#### Estratto del documento
>>>

Il colle oggi chiamato di San Lorenzo è il cuore di Viterbo. Fu qui che la storia della città prese inizio: vi esisteva un piccolo insediamento etrusco, piuttosto attivo nei secoli VI-V a.C. Fu poi distrutto dai Romani durante la loro espansione nell’Etruria Meridionale.

Secondo la tradizione storico-erudita, il nome del villaggio etrusco potrebbe essere Suri-na, vale a dire, dimora di Suri, la divinità etrusca degli Inferi.

Gli Etruschi collegavano probabilmente nel loro immaginario le esalazioni sulfuree delle sorgenti termali visibili dal colle, alla presenza di questo numen.

Nell’Alto-Medioevo sul colle sorse il castrum di fondazione longobarda, in posizione strategica sul confine tra la Tuscia e il Ducato di Roma.

Castrum Biterbi del secolo VIII era il nucleo della Viterbo Medioevale nascente.

Sul colle si trova da sempre il polo religioso della città, con il Duomo e la diocesi. 

La zona di origine della città cominciò a cedere il suo ruolo di centro nevralgico dal 1251. Quell’anno fu presa la decisione documentata nello Statuto della Città, di espandere il centro urbano.

<<<

#### Cosa si chiede
Rispondi a queste domande sul testo dedicato al colle di San Lorenzo:
(a) Secondo la tradizione storico-erudita, quale nome potrebbe aver avuto il villaggio etrusco?
(b) A quale secolo risale il Castrum Biterbi?
(c) Da quale anno la zona d'origine della città cominciò a perdere il suo ruolo di centro nevralgico?
Per questo lavoro i record non servono.

#### Elenco dei record
>>>

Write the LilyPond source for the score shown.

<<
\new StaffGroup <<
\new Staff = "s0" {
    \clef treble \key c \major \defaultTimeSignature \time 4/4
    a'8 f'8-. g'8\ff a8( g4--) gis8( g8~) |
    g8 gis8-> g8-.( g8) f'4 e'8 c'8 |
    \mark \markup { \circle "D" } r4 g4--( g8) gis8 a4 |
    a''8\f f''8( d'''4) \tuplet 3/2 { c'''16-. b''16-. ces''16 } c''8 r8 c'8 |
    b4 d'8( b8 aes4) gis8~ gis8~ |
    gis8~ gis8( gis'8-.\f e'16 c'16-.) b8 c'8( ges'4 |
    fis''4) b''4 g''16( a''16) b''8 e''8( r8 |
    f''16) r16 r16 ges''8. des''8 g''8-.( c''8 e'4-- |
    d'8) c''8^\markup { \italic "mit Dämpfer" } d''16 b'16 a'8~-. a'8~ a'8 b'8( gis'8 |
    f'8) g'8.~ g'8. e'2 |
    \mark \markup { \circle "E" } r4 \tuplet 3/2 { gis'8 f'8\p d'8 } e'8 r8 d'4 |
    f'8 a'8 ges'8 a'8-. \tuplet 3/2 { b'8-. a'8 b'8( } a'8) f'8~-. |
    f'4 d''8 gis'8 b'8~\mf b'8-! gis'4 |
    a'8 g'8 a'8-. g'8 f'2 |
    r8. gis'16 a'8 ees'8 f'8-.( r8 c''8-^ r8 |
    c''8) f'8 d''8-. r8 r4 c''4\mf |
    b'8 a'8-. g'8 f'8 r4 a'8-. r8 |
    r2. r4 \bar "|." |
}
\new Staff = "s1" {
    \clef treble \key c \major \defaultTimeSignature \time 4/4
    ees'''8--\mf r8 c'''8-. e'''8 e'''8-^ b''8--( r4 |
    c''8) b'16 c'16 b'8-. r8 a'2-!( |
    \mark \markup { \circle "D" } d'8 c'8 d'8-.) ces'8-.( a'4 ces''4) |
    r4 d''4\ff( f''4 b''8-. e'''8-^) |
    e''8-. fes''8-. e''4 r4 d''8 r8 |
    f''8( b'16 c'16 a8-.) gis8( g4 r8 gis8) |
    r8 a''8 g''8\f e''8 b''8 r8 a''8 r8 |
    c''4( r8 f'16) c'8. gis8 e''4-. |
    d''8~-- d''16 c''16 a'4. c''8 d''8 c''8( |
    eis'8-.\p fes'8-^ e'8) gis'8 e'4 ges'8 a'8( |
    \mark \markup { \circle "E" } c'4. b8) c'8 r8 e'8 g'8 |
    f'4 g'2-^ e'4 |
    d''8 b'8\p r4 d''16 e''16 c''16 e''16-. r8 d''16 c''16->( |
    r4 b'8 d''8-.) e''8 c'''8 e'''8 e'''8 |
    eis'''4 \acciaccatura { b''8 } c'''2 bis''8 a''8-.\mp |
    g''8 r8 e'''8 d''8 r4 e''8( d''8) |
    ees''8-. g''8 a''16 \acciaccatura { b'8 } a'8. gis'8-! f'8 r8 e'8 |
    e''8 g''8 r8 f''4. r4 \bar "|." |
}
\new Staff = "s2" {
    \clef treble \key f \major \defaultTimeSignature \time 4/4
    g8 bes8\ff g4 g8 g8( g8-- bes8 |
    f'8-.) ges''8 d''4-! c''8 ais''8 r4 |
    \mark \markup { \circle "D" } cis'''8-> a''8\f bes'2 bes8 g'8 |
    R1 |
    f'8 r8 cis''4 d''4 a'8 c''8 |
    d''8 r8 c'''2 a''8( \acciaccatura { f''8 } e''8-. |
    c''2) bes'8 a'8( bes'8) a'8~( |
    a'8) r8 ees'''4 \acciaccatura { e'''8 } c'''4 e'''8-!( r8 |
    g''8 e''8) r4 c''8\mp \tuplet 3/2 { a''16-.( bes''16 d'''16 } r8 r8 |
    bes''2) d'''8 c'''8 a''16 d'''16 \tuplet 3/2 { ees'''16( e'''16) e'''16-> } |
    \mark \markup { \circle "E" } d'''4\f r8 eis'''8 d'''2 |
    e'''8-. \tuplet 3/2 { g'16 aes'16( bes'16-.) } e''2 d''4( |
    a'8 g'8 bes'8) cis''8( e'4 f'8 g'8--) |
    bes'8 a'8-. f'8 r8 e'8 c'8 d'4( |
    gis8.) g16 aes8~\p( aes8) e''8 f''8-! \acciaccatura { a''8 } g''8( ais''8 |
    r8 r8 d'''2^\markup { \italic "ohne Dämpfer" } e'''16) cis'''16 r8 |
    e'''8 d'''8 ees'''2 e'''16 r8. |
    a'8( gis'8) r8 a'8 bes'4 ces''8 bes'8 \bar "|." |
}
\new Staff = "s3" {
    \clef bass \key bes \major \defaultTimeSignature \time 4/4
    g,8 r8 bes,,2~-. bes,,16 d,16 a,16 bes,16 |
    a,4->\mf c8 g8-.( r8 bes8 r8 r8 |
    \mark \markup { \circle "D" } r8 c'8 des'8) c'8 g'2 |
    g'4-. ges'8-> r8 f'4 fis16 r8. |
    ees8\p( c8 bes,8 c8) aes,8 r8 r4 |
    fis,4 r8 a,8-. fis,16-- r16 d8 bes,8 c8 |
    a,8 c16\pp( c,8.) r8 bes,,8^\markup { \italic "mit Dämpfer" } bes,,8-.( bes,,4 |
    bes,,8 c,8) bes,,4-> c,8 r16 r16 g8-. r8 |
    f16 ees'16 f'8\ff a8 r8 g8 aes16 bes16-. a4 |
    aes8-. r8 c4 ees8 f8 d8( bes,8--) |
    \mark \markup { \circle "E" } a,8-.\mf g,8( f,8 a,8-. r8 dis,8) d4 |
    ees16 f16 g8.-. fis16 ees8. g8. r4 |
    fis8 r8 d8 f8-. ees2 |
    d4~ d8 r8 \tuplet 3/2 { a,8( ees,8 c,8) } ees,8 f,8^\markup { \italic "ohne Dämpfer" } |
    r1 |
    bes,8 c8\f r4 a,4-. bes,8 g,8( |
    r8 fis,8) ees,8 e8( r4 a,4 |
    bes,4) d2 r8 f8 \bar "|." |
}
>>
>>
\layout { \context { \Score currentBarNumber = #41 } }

<<<

#### Risposta scritta
(a) Suri-na.
(b) All'VIII secolo.
(c) Dal 1251.